____ Extrait fourni
Bien entendu, certaines voix se sont fait entendre, comme en 2014, qui ont appelé au boycott de la compétition pensant que cet argent pouvait être investi ailleurs (éducation, santé). Toutefois, pour l’instant, cela est resté mineur.
De plus, contrairement à la Coupe du monde où le Brésil a vraiment été assommé par le cahier des charges de la FIFA, le CIO apparait comme beaucoup moins exigeant, notamment avec sa mise en place de l’Agenda 2020 qui entend faire des Jeux durables, respectueux de l’environnement et non somptuaires. Par exemple, à l’époque de la Coupe du monde, le Brésil avait été forcé de revenir sur une loi interdisant l’alcool dans les stades afin que Budweiser, sponsor officiel de la Coupe du Monde, puisse commercialiser ses bières. Cela peut paraitre anecdotique, mais cela avait soulevé un important débat au Brésil sur les obligations imposées par l’organisation sportive.
Concernant les retombées économiques, elles sont évidemment difficiles à prévoir et chiffrer précisément, mais elles seront réelles notamment sur l’emploi et les infrastructures. Certains rapports nuancent ces retombées en précisant qu’il s’agira d’impact limité dans le temps, puisque la plupart des emplois générés seront assez précaires, car concentrés sur le temps de la compétition.
Toutefois, sur le moyen et long terme, les réaménagements de la ville de Rio seront un élément de développement majeur, et profiteront à l’ensemble de la population. La candidature de Rio a vraiment voulu laisser une trace dans la ville. Comme le demande dorénavant le CIO, qui promeut des candidatures viables économiquement et qui ne veut plus d’éléphants blancs, il y aura un réel impact dans les quatre quartiers où seront localisés les épreuves et le village olympique. Les habitants, mais aussi les entreprises, pourront grandement en profiter. Par exemple, les docks de Copacabana ont été transformés et une partie du quartier de Barra a été rénovés pour servir de pépinière d’entreprises. Un effort important a aussi été fait concernant les infrastructures. Ainsi, à titre d’exemple, en 2009, seul 13% de la population carioca avait accès aux transports en commun. Ils seront 63% à la fin des Jeux.
________
____ Extraits de données
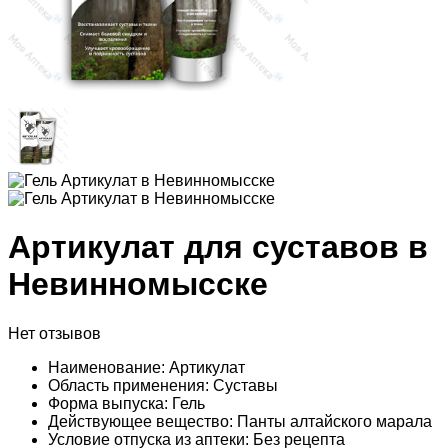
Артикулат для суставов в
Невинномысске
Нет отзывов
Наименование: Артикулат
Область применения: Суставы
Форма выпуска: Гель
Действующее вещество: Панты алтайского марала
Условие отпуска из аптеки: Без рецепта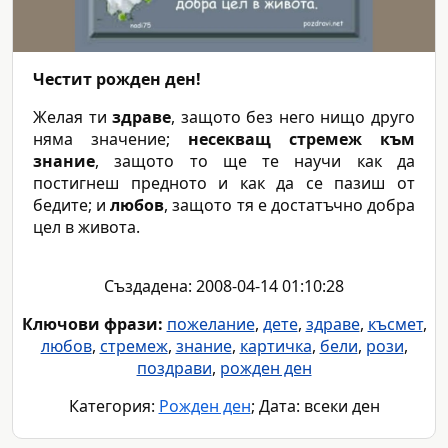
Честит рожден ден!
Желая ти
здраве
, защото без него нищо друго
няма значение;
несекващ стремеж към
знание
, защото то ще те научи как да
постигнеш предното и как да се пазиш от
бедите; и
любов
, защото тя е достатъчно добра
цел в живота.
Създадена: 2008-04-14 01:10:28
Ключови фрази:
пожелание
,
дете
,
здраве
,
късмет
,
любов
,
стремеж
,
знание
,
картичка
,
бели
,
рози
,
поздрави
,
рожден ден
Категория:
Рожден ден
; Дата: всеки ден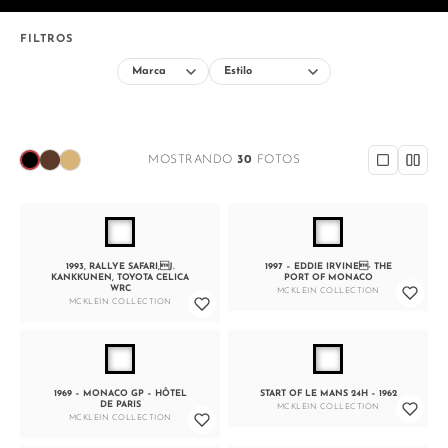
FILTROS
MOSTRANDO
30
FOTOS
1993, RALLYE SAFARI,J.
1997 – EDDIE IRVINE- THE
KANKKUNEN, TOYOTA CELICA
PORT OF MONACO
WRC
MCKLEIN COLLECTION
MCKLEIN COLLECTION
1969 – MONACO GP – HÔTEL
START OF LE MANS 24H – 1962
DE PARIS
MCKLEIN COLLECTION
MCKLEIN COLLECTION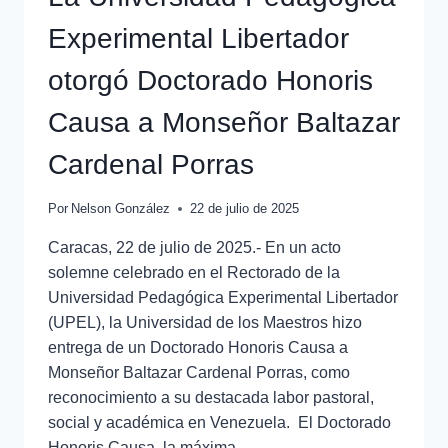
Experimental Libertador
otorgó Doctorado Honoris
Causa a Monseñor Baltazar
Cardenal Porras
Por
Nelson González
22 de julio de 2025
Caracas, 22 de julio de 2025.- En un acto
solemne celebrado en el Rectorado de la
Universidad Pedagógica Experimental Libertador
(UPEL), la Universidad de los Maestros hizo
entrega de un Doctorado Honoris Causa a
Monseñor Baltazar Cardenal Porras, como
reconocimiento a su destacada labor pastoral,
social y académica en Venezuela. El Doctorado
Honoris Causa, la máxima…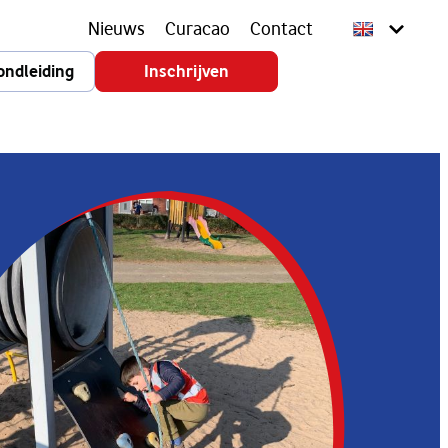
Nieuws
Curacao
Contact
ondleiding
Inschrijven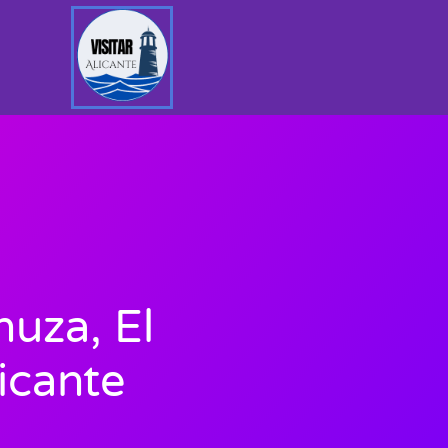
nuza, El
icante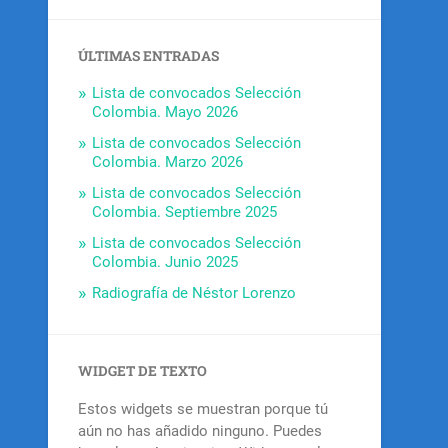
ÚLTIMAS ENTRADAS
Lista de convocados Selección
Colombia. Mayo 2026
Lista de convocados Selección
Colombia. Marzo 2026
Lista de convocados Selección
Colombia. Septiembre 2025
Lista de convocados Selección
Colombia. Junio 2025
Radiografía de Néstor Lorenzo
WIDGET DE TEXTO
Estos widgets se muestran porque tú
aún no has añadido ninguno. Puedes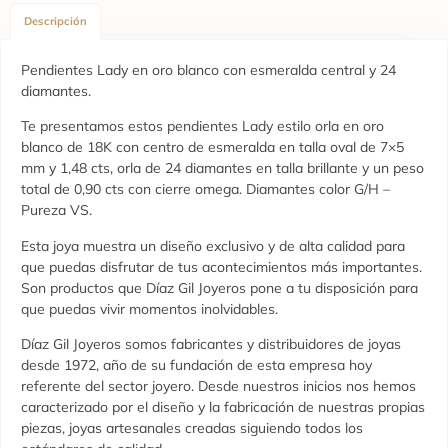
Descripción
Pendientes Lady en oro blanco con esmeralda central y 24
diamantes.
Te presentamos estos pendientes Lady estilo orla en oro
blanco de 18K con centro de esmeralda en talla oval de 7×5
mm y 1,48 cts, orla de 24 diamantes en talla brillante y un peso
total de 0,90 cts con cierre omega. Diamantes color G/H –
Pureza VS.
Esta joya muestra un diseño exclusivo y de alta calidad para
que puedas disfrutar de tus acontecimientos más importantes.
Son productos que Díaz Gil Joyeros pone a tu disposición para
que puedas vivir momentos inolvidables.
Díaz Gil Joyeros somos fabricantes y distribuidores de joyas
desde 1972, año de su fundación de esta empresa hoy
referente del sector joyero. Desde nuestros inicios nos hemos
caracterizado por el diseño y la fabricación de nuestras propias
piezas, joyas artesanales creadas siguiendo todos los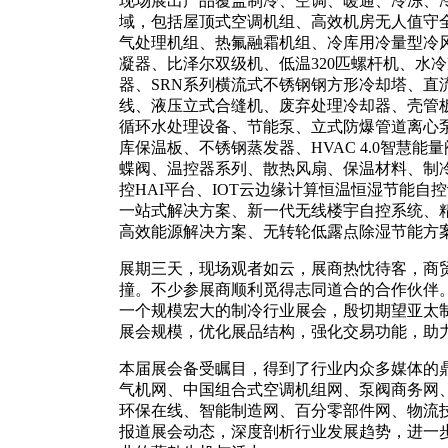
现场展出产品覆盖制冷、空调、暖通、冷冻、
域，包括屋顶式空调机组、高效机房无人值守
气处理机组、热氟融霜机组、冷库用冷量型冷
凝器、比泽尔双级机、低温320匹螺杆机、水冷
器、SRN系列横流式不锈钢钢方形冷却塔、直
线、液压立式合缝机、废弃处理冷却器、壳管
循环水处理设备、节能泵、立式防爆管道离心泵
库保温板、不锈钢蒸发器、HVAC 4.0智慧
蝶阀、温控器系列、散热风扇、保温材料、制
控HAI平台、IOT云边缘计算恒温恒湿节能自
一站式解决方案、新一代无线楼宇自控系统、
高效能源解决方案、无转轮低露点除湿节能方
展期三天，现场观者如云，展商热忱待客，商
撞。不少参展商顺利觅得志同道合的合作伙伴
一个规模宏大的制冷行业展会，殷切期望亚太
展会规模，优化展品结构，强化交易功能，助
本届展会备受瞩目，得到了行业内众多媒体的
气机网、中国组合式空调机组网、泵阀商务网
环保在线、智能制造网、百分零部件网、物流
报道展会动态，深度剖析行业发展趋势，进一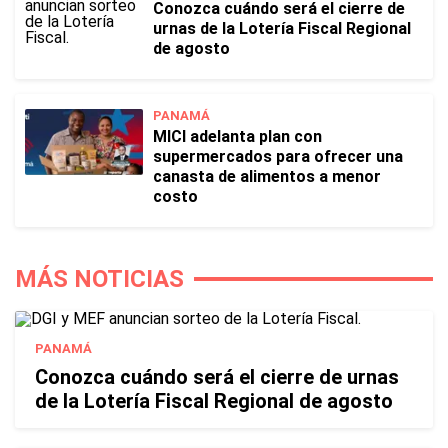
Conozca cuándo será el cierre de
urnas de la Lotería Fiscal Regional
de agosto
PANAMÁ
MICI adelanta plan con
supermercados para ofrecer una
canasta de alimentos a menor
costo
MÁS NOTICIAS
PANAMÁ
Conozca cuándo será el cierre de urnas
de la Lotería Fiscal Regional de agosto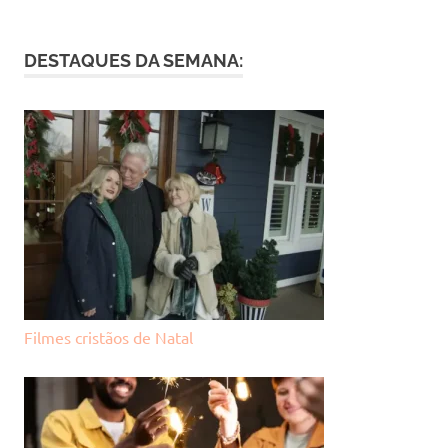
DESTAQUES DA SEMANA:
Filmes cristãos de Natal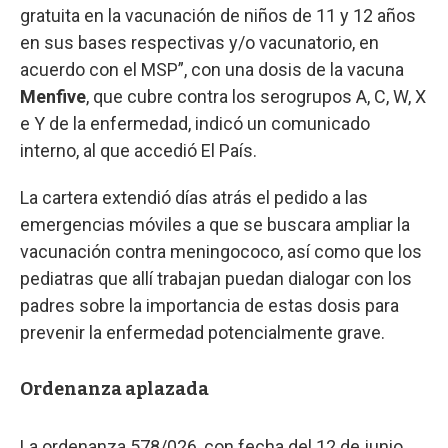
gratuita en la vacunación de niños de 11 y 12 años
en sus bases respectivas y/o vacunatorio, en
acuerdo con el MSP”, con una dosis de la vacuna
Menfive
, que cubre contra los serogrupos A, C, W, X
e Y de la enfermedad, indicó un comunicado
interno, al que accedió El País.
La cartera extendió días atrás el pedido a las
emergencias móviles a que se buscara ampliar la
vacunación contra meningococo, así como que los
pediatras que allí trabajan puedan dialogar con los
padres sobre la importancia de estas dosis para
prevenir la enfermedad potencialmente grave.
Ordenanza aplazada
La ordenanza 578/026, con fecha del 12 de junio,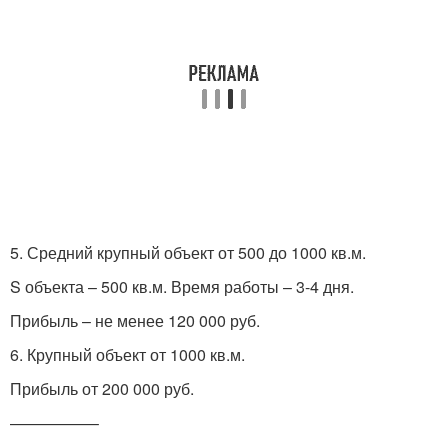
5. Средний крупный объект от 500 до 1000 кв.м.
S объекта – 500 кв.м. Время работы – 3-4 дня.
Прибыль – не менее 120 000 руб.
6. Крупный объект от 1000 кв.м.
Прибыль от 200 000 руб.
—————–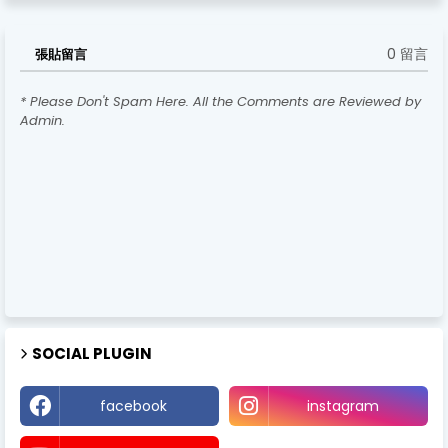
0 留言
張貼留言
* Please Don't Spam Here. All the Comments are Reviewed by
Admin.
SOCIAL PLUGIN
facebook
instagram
________
Consigne 1: Selon l'extrait sur les Jeux de Rio, quelle part de la population carioca avait accès aux transports en commun en 2009 ?
Consigne 2: Relevez tous les organismes et toutes les entreprises nommés dans l'extrait sur les Jeux de Rio.
Les items proviennent d'une autre source que le texte.

Réponse 1: 13 % de la population carioca.

Réponse 2: FIFA, CIO, Budweiser